__What to do__: Omitting all images, transcribe the listing word for word.

++++++++++

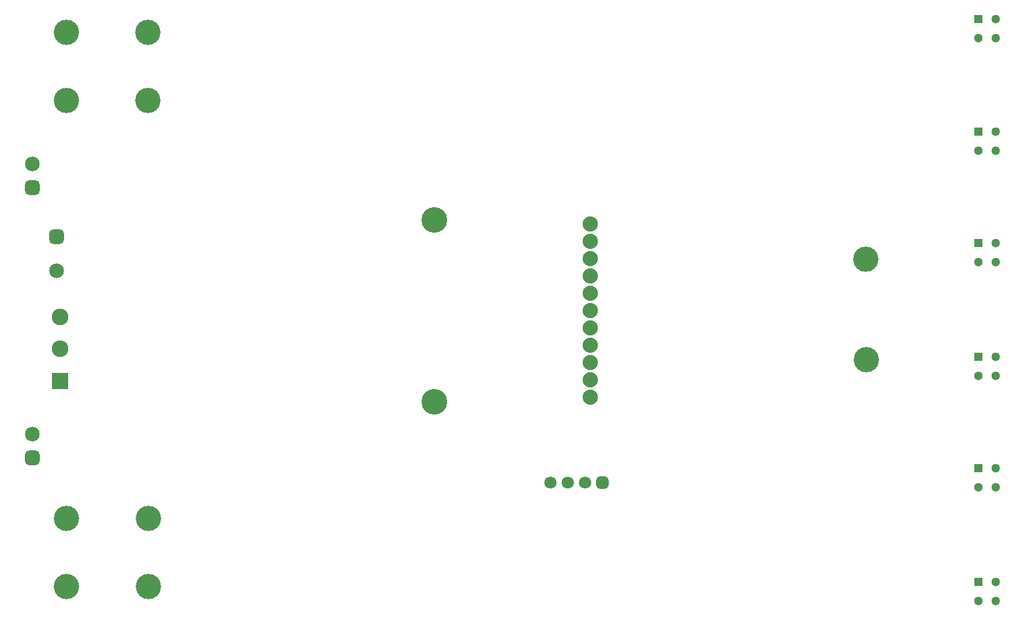
<source format=gbs>
%TF.GenerationSoftware,Altium Limited,DefaultClient, ()*%
G04 Layer_Color=16711935*
%FSLAX45Y45*%
%MOMM*%
%TF.SameCoordinates,AE975085-364B-4CEB-9B6D-173D2EE7C3AA*%
%TF.FilePolarity,Negative*%
%TF.FileFunction,Soldermask,Bot*%
%TF.Part,Single*%
G01*
G75*
%TA.AperFunction,ComponentPad*%
%ADD61C,2.45000*%
%ADD62R,2.45000X2.45000*%
%ADD63R,1.30000X1.30000*%
%ADD64C,1.30000*%
%ADD97C,3.75920*%
%ADD98C,2.23520*%
G04:AMPARAMS|DCode=99|XSize=2.1532mm|YSize=2.1532mm|CornerRadius=0.5891mm|HoleSize=0mm|Usage=FLASHONLY|Rotation=90.000|XOffset=0mm|YOffset=0mm|HoleType=Round|Shape=RoundedRectangle|*
%AMROUNDEDRECTD99*
21,1,2.15320,0.97500,0,0,90.0*
21,1,0.97500,2.15320,0,0,90.0*
1,1,1.17820,0.48750,0.48750*
1,1,1.17820,0.48750,-0.48750*
1,1,1.17820,-0.48750,-0.48750*
1,1,1.17820,-0.48750,0.48750*
%
%ADD99ROUNDEDRECTD99*%
%ADD100C,2.15320*%
%ADD101C,1.80320*%
G04:AMPARAMS|DCode=102|XSize=1.8032mm|YSize=1.8032mm|CornerRadius=0.5016mm|HoleSize=0mm|Usage=FLASHONLY|Rotation=180.000|XOffset=0mm|YOffset=0mm|HoleType=Round|Shape=RoundedRectangle|*
%AMROUNDEDRECTD102*
21,1,1.80320,0.80000,0,0,180.0*
21,1,0.80000,1.80320,0,0,180.0*
1,1,1.00320,-0.40000,0.40000*
1,1,1.00320,0.40000,0.40000*
1,1,1.00320,0.40000,-0.40000*
1,1,1.00320,-0.40000,-0.40000*
%
%ADD102ROUNDEDRECTD102*%
%TA.AperFunction,ViaPad*%
%ADD103C,3.70320*%
D61*
X635000Y4026000D02*
D03*
Y3556000D02*
D03*
D62*
Y3086000D02*
D03*
D63*
X14097000Y6744000D02*
D03*
Y8395000D02*
D03*
Y140000D02*
D03*
Y1804000D02*
D03*
Y3442000D02*
D03*
Y5106000D02*
D03*
D64*
Y6464000D02*
D03*
X14350999Y6744000D02*
D03*
Y6464000D02*
D03*
X14097000Y8115000D02*
D03*
X14350999Y8395000D02*
D03*
Y8115000D02*
D03*
X14097000Y-140000D02*
D03*
X14350999Y140000D02*
D03*
Y-140000D02*
D03*
X14097000Y1524000D02*
D03*
X14350999Y1804000D02*
D03*
Y1524000D02*
D03*
X14097000Y3162000D02*
D03*
X14350999Y3442000D02*
D03*
Y3162000D02*
D03*
X14097000Y4826000D02*
D03*
X14350999Y5106000D02*
D03*
Y4826000D02*
D03*
D97*
X6121400Y5448300D02*
D03*
Y2781300D02*
D03*
D98*
X8407400Y3352800D02*
D03*
Y2844800D02*
D03*
Y5130800D02*
D03*
Y3606800D02*
D03*
Y4368800D02*
D03*
Y3098800D02*
D03*
Y4622800D02*
D03*
Y4114800D02*
D03*
Y3860800D02*
D03*
Y5384800D02*
D03*
Y4876800D02*
D03*
D99*
X233200Y1958600D02*
D03*
X589998Y5202999D02*
D03*
X233200Y5921000D02*
D03*
D100*
Y2308600D02*
D03*
X589998Y4703000D02*
D03*
X233200Y6271000D02*
D03*
D101*
X7823200Y1590040D02*
D03*
X8077200D02*
D03*
X8331200D02*
D03*
D102*
X8585200D02*
D03*
D103*
X12458700Y3393440D02*
D03*
X12446000Y4866640D02*
D03*
X1930011Y67502D02*
D03*
Y1067502D02*
D03*
X730011D02*
D03*
Y67502D02*
D03*
X1928980Y8196580D02*
D03*
Y7196580D02*
D03*
X728980D02*
D03*
Y8196580D02*
D03*
%TF.MD5,e138e610bc8635889cf1a24f4dcb1b23*%
M02*

</source>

++++++++++

__Completed exercise__:
<source format=gbs>
%TF.GenerationSoftware,Altium Limited,DefaultClient, ()*%
G04 Layer_Color=16711935*
%FSLAX45Y45*%
%MOMM*%
%TF.SameCoordinates,AE975085-364B-4CEB-9B6D-173D2EE7C3AA*%
%TF.FilePolarity,Negative*%
%TF.FileFunction,Soldermask,Bot*%
%TF.Part,Single*%
G01*
G75*
%TA.AperFunction,ComponentPad*%
%ADD61C,2.45000*%
%ADD62R,2.45000X2.45000*%
%ADD63R,1.30000X1.30000*%
%ADD64C,1.30000*%
%ADD97C,3.75920*%
%ADD98C,2.23520*%
G04:AMPARAMS|DCode=99|XSize=2.1532mm|YSize=2.1532mm|CornerRadius=0.5891mm|HoleSize=0mm|Usage=FLASHONLY|Rotation=90.000|XOffset=0mm|YOffset=0mm|HoleType=Round|Shape=RoundedRectangle|*
%AMROUNDEDRECTD99*
21,1,2.15320,0.97500,0,0,90.0*
21,1,0.97500,2.15320,0,0,90.0*
1,1,1.17820,0.48750,0.48750*
1,1,1.17820,0.48750,-0.48750*
1,1,1.17820,-0.48750,-0.48750*
1,1,1.17820,-0.48750,0.48750*
%
%ADD99ROUNDEDRECTD99*%
%ADD100C,2.15320*%
%ADD101C,1.80320*%
G04:AMPARAMS|DCode=102|XSize=1.8032mm|YSize=1.8032mm|CornerRadius=0.5016mm|HoleSize=0mm|Usage=FLASHONLY|Rotation=180.000|XOffset=0mm|YOffset=0mm|HoleType=Round|Shape=RoundedRectangle|*
%AMROUNDEDRECTD102*
21,1,1.80320,0.80000,0,0,180.0*
21,1,0.80000,1.80320,0,0,180.0*
1,1,1.00320,-0.40000,0.40000*
1,1,1.00320,0.40000,0.40000*
1,1,1.00320,0.40000,-0.40000*
1,1,1.00320,-0.40000,-0.40000*
%
%ADD102ROUNDEDRECTD102*%
%TA.AperFunction,ViaPad*%
%ADD103C,3.70320*%
D61*
X635000Y4026000D02*
D03*
Y3556000D02*
D03*
D62*
Y3086000D02*
D03*
D63*
X14097000Y6744000D02*
D03*
Y8395000D02*
D03*
Y140000D02*
D03*
Y1804000D02*
D03*
Y3442000D02*
D03*
Y5106000D02*
D03*
D64*
Y6464000D02*
D03*
X14350999Y6744000D02*
D03*
Y6464000D02*
D03*
X14097000Y8115000D02*
D03*
X14350999Y8395000D02*
D03*
Y8115000D02*
D03*
X14097000Y-140000D02*
D03*
X14350999Y140000D02*
D03*
Y-140000D02*
D03*
X14097000Y1524000D02*
D03*
X14350999Y1804000D02*
D03*
Y1524000D02*
D03*
X14097000Y3162000D02*
D03*
X14350999Y3442000D02*
D03*
Y3162000D02*
D03*
X14097000Y4826000D02*
D03*
X14350999Y5106000D02*
D03*
Y4826000D02*
D03*
D97*
X6121400Y5448300D02*
D03*
Y2781300D02*
D03*
D98*
X8407400Y3352800D02*
D03*
Y2844800D02*
D03*
Y5130800D02*
D03*
Y3606800D02*
D03*
Y4368800D02*
D03*
Y3098800D02*
D03*
Y4622800D02*
D03*
Y4114800D02*
D03*
Y3860800D02*
D03*
Y5384800D02*
D03*
Y4876800D02*
D03*
D99*
X233200Y1958600D02*
D03*
X589998Y5202999D02*
D03*
X233200Y5921000D02*
D03*
D100*
Y2308600D02*
D03*
X589998Y4703000D02*
D03*
X233200Y6271000D02*
D03*
D101*
X7823200Y1590040D02*
D03*
X8077200D02*
D03*
X8331200D02*
D03*
D102*
X8585200D02*
D03*
D103*
X12458700Y3393440D02*
D03*
X12446000Y4866640D02*
D03*
X1930011Y67502D02*
D03*
Y1067502D02*
D03*
X730011D02*
D03*
Y67502D02*
D03*
X1928980Y8196580D02*
D03*
Y7196580D02*
D03*
X728980D02*
D03*
Y8196580D02*
D03*
%TF.MD5,e138e610bc8635889cf1a24f4dcb1b23*%
M02*

</source>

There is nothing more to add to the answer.